**EXERCISE DIRECTIONS**:
Copy the text of all the rows below, swapping "LATEST PROJECTS" for "RECENT PROJECTS" and changing nothing else. Leave the pictures out.

**DATASET EXTRACT**:
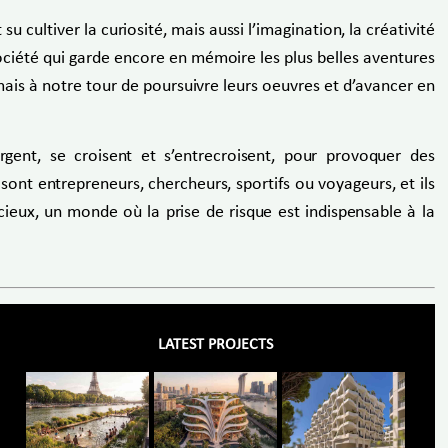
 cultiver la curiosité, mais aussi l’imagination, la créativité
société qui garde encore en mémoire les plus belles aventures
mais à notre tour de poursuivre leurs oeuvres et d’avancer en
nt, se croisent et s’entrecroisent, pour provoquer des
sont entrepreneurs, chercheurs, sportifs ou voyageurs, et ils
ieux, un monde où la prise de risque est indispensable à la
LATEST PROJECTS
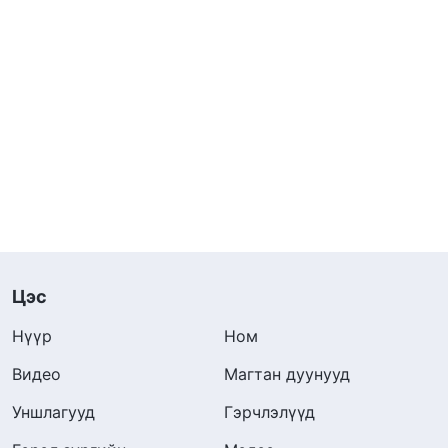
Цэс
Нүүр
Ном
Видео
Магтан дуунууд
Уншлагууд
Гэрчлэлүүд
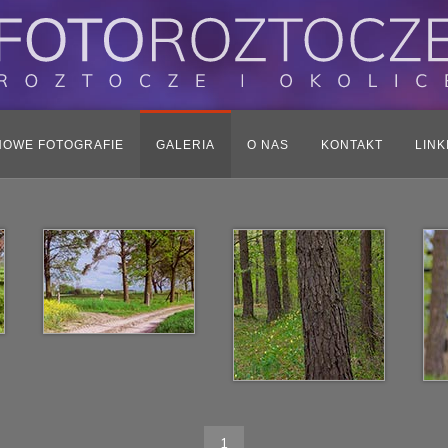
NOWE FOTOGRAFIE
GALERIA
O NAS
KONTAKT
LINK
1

**RESULT**:
 cultiver la curiosité, mais aussi l’imagination, la créativité
société qui garde encore en mémoire les plus belles aventures
mais à notre tour de poursuivre leurs oeuvres et d’avancer en
nt, se croisent et s’entrecroisent, pour provoquer des
sont entrepreneurs, chercheurs, sportifs ou voyageurs, et ils
ieux, un monde où la prise de risque est indispensable à la
RECENT PROJECTS
Цэс
Нүүр
Ном
Видео
Магтан дуунууд
Уншлагууд
Гэрчлэлүүд
NOWE FOTOGRAFIE
GALERIA
O NAS
KONTAKT
LINK
1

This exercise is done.